I think their point was that a lot (but not all) of the existing argument boils down to “Well it should be that way because someone decided it hundreds of years ago” so if we are consciously starting again from scratch, ideally that specific argument no longer holds water. (I’d say we should instead use data based approaches, look at what has been successful in other countries, etc, although that’s slightly expanding the current topic.)


One big difference between the UK's historic constitutionalia and the US is that the UK generally recognises that we only do things a certain way because agreeing how to change them is too hard, while the US appears to think that they do things in their certain way because that's the right way to do them.

Specific examples for the UK: inducting politicians into the Privy Council in order to qualify them for security briefings, Henry VII powers, and ministers' authority deriving from the seal they're given by the sovereign. Which would almost make as much sense if it were a marine mammal as it does being a stamp.

The thing being, they work well enough.
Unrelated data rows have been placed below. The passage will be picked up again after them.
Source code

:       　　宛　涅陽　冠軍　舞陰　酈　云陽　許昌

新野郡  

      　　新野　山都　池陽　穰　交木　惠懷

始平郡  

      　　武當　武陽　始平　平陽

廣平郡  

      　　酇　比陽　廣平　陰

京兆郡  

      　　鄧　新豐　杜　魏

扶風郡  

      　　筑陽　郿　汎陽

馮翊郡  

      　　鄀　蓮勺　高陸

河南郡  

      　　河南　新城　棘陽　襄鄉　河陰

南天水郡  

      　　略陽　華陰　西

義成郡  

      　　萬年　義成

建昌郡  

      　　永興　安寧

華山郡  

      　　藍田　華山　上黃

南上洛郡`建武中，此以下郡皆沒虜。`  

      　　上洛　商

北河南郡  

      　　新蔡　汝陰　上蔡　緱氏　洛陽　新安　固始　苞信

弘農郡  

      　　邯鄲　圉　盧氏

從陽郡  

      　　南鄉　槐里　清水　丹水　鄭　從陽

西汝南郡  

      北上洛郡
And if you want to replace them, you need to work out what to replace them with and how.


Modern democracy starts to make a lot more sense when you realize the driving principles are "what works easy enough" and "how do we prevent getting to the point of violent revolution".


I think the fundamental issue is that a form of equality where everyone gets what was previously the worst outcome is... probably worse.


Many times when politicians get to suffer the full effects of their laws, the laws quickly change for the better.